I thought, having read it many times, that a smaller sensor will give you a greater depth of field for any given aperture, so you could use the DoF scale on your 35mm lens on the RD1 and know that you will be in the right zone - that is have more DoF than the DoF scale shows. Conversely, the larger the format the smaller the aperture required for acceptable DoF - why large format guys shoot at f64. What you guys are saying is the opposite?? Practice (I use hyperfocal/zone focusing a lot) suggests that I am either right, very lucky or have crappy eyesight - maybe both of the last two :)
 
Gid - well, what it really is that people are using shorter lenses on digital to get the same field of view as with a longer lens on 35mm film cameras. So to get your desired composition with digital you need a 35mm lens. To get the same composition with 35mm film you need a 70mm lens. To get the same composition with 6x6 medium format is about...105mm? Something like that?

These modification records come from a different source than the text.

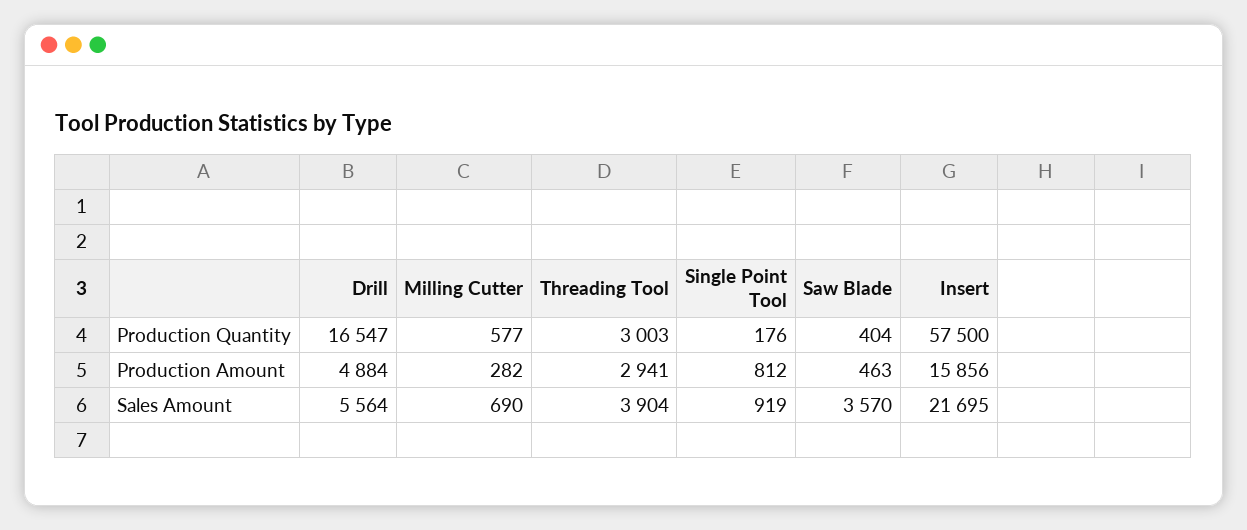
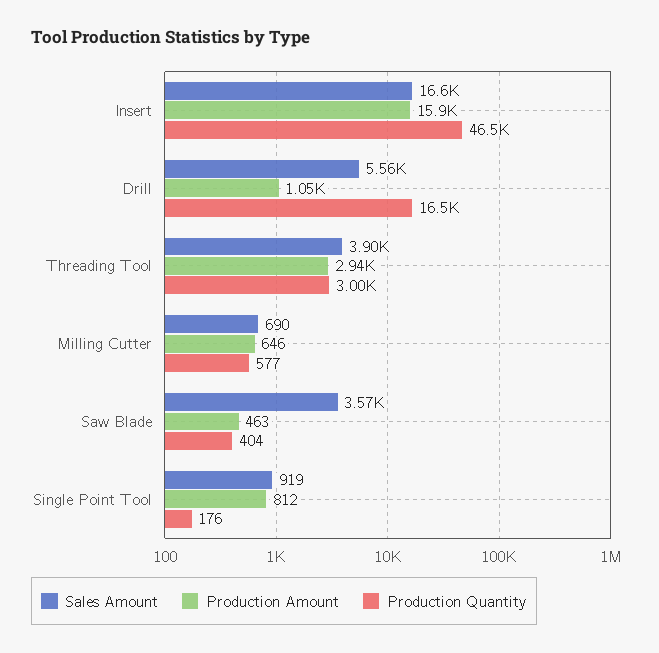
  {
    "Production Quantity": {
      "Drill": 16547,
      "Milling Cutter": 577,
      "Threading Tool": 3003,
      "Single Point Tool": 176,
      "Saw Blade": 404,
-     "Insert": 57500
+     "Insert": 46500
    },
    "Production Amount": {
-     "Drill": 4884,
+     "Drill": 1050,
-     "Milling Cutter": 282,
+     "Milling Cutter": 646,
      "Threading Tool": 2941,
      "Single Point Tool": 812,
      "Saw Blade": 463,
      "Insert": 15856
    },
    "Sales Amount": {
      "Drill": 5564,
      "Milling Cutter": 690,
      "Threading Tool": 3904,
      "Single Point Tool": 919,
      "Saw Blade": 3570,
-     "Insert": 21695
+     "Insert": 16600
    }
  }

My 5x7 camera would be about 300+mm lens.

Remember that as you get a longer lens from without changing distance to the subject (which is what is hapening here) you lose DOF. So for each of the above situations, to get the same DOF you need to stop down.

So it's not that digital gives you more DOF, it's that you have to use wider lenses with digital. It's the wider lens that gives more DOF.